EXERCISE DIRECTIONS: Your job is to return every line in the data holding the string "must".

──────── WORKING DATA ────────

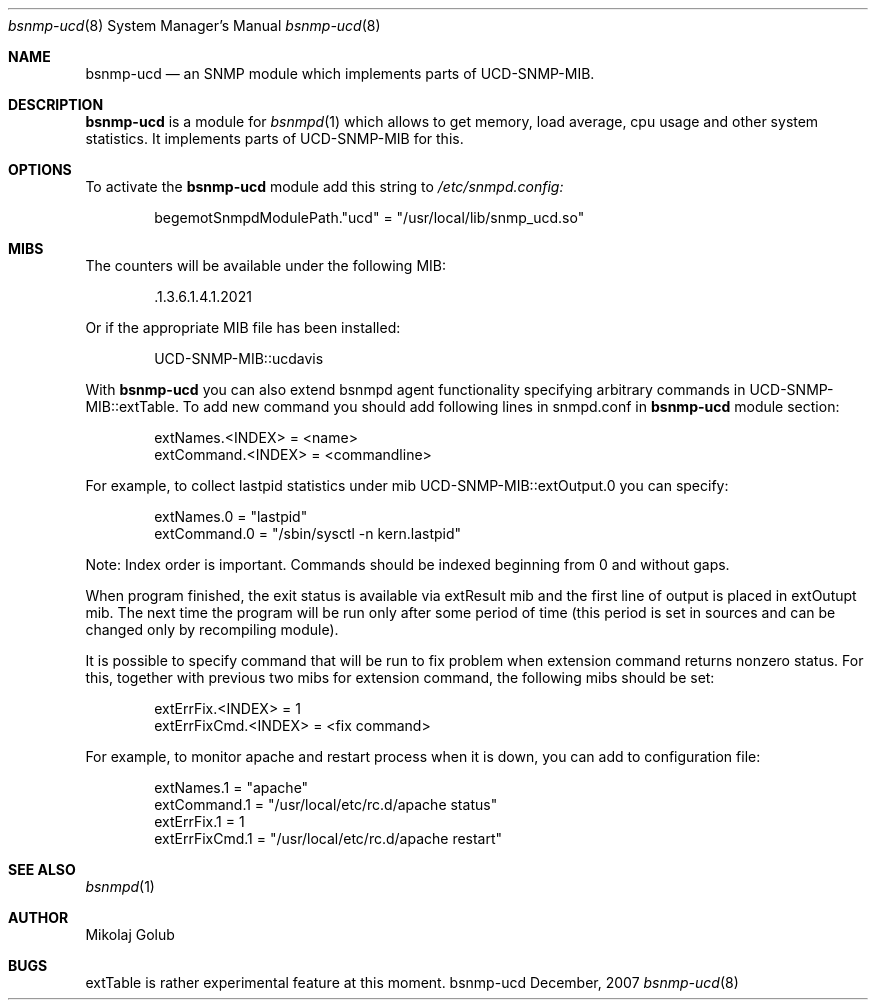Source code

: .\"
.\" Copyright (c) 2007 Mikolaj Golub
.\"	All rights reserved.
.\" 
.\" Redistribution and use in source and binary forms, with or without
.\" modification, are permitted provided that the following conditions
.\" are met:
.\" 1. Redistributions of source code must retain the above copyright
.\"    notice, this list of conditions and the following disclaimer.
.\" 2. Redistributions in binary form must reproduce the above copyright
.\"    notice, this list of conditions and the following disclaimer in the
.\"    documentation and/or other materials provided with the distribution.
.\" 
.\" THIS SOFTWARE IS PROVIDED BY AUTHOR AND CONTRIBUTORS ``AS IS'' AND
.\" ANY EXPRESS OR IMPLIED WARRANTIES, INCLUDING, BUT NOT LIMITED TO, THE
.\" IMPLIED WARRANTIES OF MERCHANTABILITY AND FITNESS FOR A PARTICULAR PURPOSE
.\" ARE DISCLAIMED.  IN NO EVENT SHALL AUTHOR OR CONTRIBUTORS BE LIABLE
.\" FOR ANY DIRECT, INDIRECT, INCIDENTAL, SPECIAL, EXEMPLARY, OR CONSEQUENTIAL
.\" DAMAGES (INCLUDING, BUT NOT LIMITED TO, PROCUREMENT OF SUBSTITUTE GOODS
.\" OR SERVICES; LOSS OF USE, DATA, OR PROFITS; OR BUSINESS INTERRUPTION)
.\" HOWEVER CAUSED AND ON ANY THEORY OF LIABILITY, WHETHER IN CONTRACT, STRICT
.\" LIABILITY, OR TORT (INCLUDING NEGLIGENCE OR OTHERWISE) ARISING IN ANY WAY
.\" OUT OF THE USE OF THIS SOFTWARE, EVEN IF ADVISED OF THE POSSIBILITY OF
.\" SUCH DAMAGE.
.\"
.\" $Id: bsnmp-ucd.8,v 1.5 2008/01/20 13:40:41 mikolaj Exp $
.\"
.Dd December, 2007
.Dt bsnmp-ucd 8
.Os bsnmp-ucd
.Sh NAME
.Nm bsnmp-ucd
.Nd an SNMP module which implements parts of UCD-SNMP-MIB.
.Sh DESCRIPTION
.Nm
is a module for 
.Xr bsnmpd 1
which allows to get memory, load average, cpu usage and other system
statistics. It implements parts of UCD-SNMP-MIB for this.
.Pp
.Sh OPTIONS
To activate the
.Nm
module add this string to
.Pa /etc/snmpd.config:
.Bd -literal -offset indent
begemotSnmpdModulePath."ucd" = "/usr/local/lib/snmp_ucd.so"
.Ed
.Pp
.Sh MIBS
The counters will be available under the following MIB:
.Bd -literal -offset indent
 .1.3.6.1.4.1.2021
.Ed
.Pp 
Or if the appropriate MIB file has been installed:
.Bd -literal -offset indent
UCD-SNMP-MIB::ucdavis
.Ed
.Pp
With
.Nm
you can also extend bsnmpd agent functionality specifying arbitrary
commands in UCD-SNMP-MIB::extTable. To add new command you should add
following lines in snmpd.conf in
.Nm
module section:
.Bd -literal -offset indent
extNames.<INDEX> = <name>
extCommand.<INDEX> = <commandline>
.Ed
.Pp
For example, to collect lastpid statistics under mib
UCD-SNMP-MIB::extOutput.0 you can specify:
.Bd -literal -offset indent
extNames.0 = "lastpid"
extCommand.0 = "/sbin/sysctl -n kern.lastpid"
.Ed
.Pp
Note: Index order is important. Commands should be indexed beginning
from 0 and without gaps.
.Pp
When program finished, the exit status is available via extResult mib
and the first line of output is placed in extOutupt mib. The next time
the program will be run only after some period of time (this period is
set in sources and can be changed only by recompiling module).
.Pp
It is possible to specify command that will be run to fix
problem when extension command returns nonzero status. For this,
together with previous two mibs for extension command, the following
mibs should be set:
.Bd -literal -offset indent
extErrFix.<INDEX> = 1
extErrFixCmd.<INDEX> = <fix command>
.Ed
.Pp
For example, to monitor apache and restart process when it is down,
you can add to configuration file:
.Bd -literal -offset indent
extNames.1 = "apache"
extCommand.1 = "/usr/local/etc/rc.d/apache status"
extErrFix.1 = 1
extErrFixCmd.1 = "/usr/local/etc/rc.d/apache restart"
.Ed
.Sh SEE ALSO
.Xr bsnmpd 1 
.Sh AUTHOR
.An Mikolaj Golub
.Sh BUGS
extTable is rather experimental feature at this moment.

────────

TASK RESULT:
.\" 1. Redistributions of source code must retain the above copyright
.\" 2. Redistributions in binary form must reproduce the above copyright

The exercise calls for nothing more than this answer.